EXTRAIT DU TEXTE:
____________
Le ministère de la défense est naturellement particulièrement concerné par la menace cyber.

Lors de la présentation du « Pacte défense Cyber », le ministère de la défense a ainsi révélé 10 ( * ) que « les attaques significatives contre les systèmes du ministère ont approché les 800 en 2013, ce qui représente un doublement chaque année. ».

Ce plan d'action est destiné à rassembler toutes les actions conduites en matière de cyberdéfense par le ministère de la défense jusqu'en 2016. Son exécution est suivie au travers d'indicateurs précis. Il a vocation à rassembler au-delà du seul ministère de la défense, les industriels et PME/PMI, les organismes de recherche, mais aussi les organismes de formation.

Au total, le ministère de la défense indique qu'un milliard d'euros seront investis pour la cybersécurité d'ici 2019.

Les 6 priorités du « pacte défense Cyber »

Axe 1 : Durcir le niveau de sécurité des systèmes d'information et les moyens de défense et d'intervention du ministère et de ses grands partenaires de confiance.

Axe 2 : Préparer l'avenir en intensifiant l'effort de recherche tant technique et académique qu'opérationnel, tout en soutenant la base industrielle.

Axe 3 : Renforcer les ressources humaines dédiées à la cyberdéfense et construire les parcours professionnels associés.

Axe 4 : Développer le Pôle d'excellence en cyberdéfense en Bretagne au profit du ministère de la défense et de la communauté nationale de cyberdéfense.

Axe 5 : Cultiver un réseau de partenaires étrangers, tant en Europe qu'au sein de l'Alliance atlantique et dans les zones d'intérêt stratégique.

Axe 6 : Favoriser l'émergence d'une communauté nationale défense de cyberdéfense en s'appuyant sur un cercle de partenaires et les réseaux de la réserve.

Source : DICOD

(2) L'exercice « Defnet 2014 »

Exercice interarmées DEFNET 2014

Du 30 septembre au 3 octobre 2014 s'est déroulé l'exercice interarmées de cyberdéfense DEFNET 2014 sur le site des écoles de Saint-Cyr Coëtquidan regroupant une soixantaine d'experts de la cyberdéfense.

Novateur, cet exercice a consisté à simuler des réseaux civils et des réseaux militaires dans lesquels seraient injectés des logiciels malveillants, et à déployer simultanément en réponse trois groupes d'intervention rapide cyber et à activer une cellule de crise.
____________
JEU DE DONNÉES:
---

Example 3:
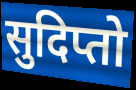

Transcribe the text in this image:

सुदिप्तो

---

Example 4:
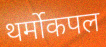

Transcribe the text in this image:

थर्मोकपल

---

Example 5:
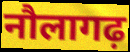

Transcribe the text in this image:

नौलागढ़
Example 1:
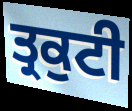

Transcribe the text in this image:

ਤ੍ਰਕੁਟੀ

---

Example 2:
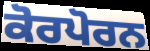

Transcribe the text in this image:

ਕੋਰਪੋਰਨ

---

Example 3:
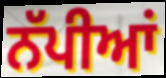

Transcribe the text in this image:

ਨੱਪੀਆਂ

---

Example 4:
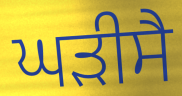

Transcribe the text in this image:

ਘੜੀਸੈ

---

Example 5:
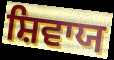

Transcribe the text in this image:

ਸ਼ਿਵਾਯ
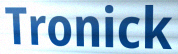
Tronick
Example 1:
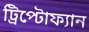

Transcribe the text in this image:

ট্রিপ্টোফ্যান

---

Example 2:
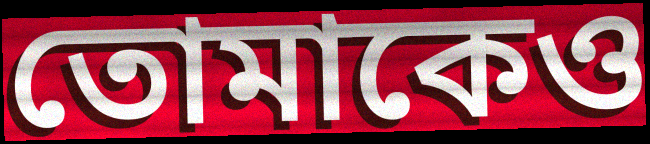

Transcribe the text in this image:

তোমাকেও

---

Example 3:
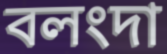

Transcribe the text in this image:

বলংদা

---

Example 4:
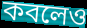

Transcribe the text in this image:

কবলেও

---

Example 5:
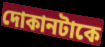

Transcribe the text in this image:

দোকানটাকে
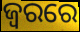
ଜ୍ବରରେ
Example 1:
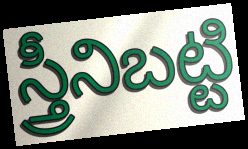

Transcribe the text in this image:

స్త్రీనిబట్టి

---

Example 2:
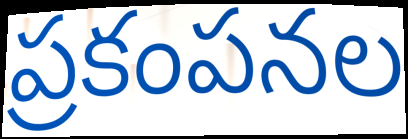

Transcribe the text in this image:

ప్రకంపనల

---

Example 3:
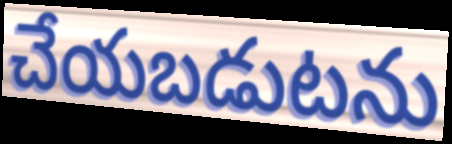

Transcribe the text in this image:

చేయబడుటను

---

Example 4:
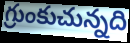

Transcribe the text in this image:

గ్రుంకుచున్నది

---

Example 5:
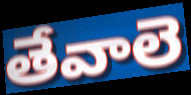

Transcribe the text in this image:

తేవాలె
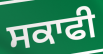
ਸਕਾਫੀ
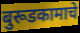
बुरूडकामाचे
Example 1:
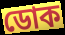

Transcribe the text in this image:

ডোক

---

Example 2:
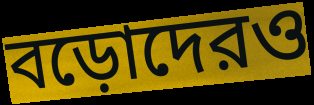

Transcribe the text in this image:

বড়োদেরও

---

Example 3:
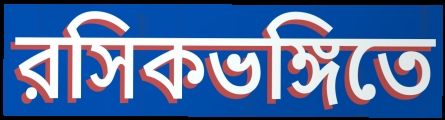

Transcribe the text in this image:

রসিকভঙ্গিতে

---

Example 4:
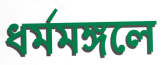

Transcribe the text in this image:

ধর্মমঙ্গলে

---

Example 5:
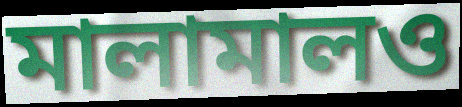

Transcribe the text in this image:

মালামালও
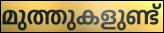
മുത്തുകളുണ്ട്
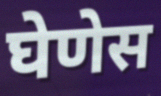
घेणेस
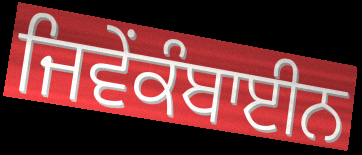
ਜਿਵੇਂਕੰਬਾਈਨ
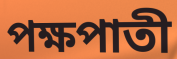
____________
LISTE DES TÂCHES:
[A] Extrayez du texte sur la cyberdéfense tout ce qui va de « Axe 1 : Durcir » jusqu'à « la base industrielle. », sans rien y changer.
[B] Prolongez le texte sur la cyberdéfense du ministère à partir de l'endroit où il s'arrête.

RÉSULTATS:
[A]
Axe 1 : Durcir le niveau de sécurité des systèmes d'information et les moyens de défense et d'intervention du ministère et de ses grands partenaires de confiance.

Axe 2 : Préparer l'avenir en intensifiant l'effort de recherche tant technique et académique qu'opérationnel, tout en soutenant la base industrielle.

[B]
« DEFNET 2014 », véritable exercice de mise en situation, a permis de valider des procédures opérationnelles dans l'emploi de ces groupes d'intervention rapide. Il a aussi permis d'apporter des évolutions dans le format actuel de la formation et de l'instruction cyber. Joueurs, animateurs et observateurs provenant des armées, de plusieurs organismes du ministère de la défense et d'entreprise partenaires, ont oeuvré ensemble durant 4 jours, contribuant ainsi à renforcer les liens au sein de la communauté de cyberdéfense. Les différentes entités au sein de l'exercice ont pu progresser dans leur domaine respectif :

. La cellule de crise s'est entraînée au partage de l'information et à la conduite des actions défensives de cyberdéfense au profit d'un déploiement opérationnel et d'une entreprise de défense.

. Les membres des trois GIR (Terre, Air, DIRISI/Marine) ont développé leur capacité à intervenir ensemble dans un environnement complexe en vue de renforcer les capacités permanentes d'intervention.

Le développement d'une plate-forme avec les entreprises privées partenaires a permis de simuler des environnements complexes et de mener des investigations techniques en profondeur dans les réseaux. Cela a ainsi augmenté le réalisme de l'instruction. Une étape clé a ainsi été franchie lors de cet exercice riche d'enseignements qui pourrait également être répliqué au sein des grandes entreprises stratégiques ou être exporté auprès de pays alliés.

Source : ministère de la défense

L'intérêt de cette « manoeuvre » militaire d'un nouveau type est à souligner, tant elle constitue une occasion de renforcer la chaîne de cyberdéfense au sein du ministère de la défense.

« DEFNET 2015 », prochaine édition de cet entraînement interarmées, est prévu en mars 2015.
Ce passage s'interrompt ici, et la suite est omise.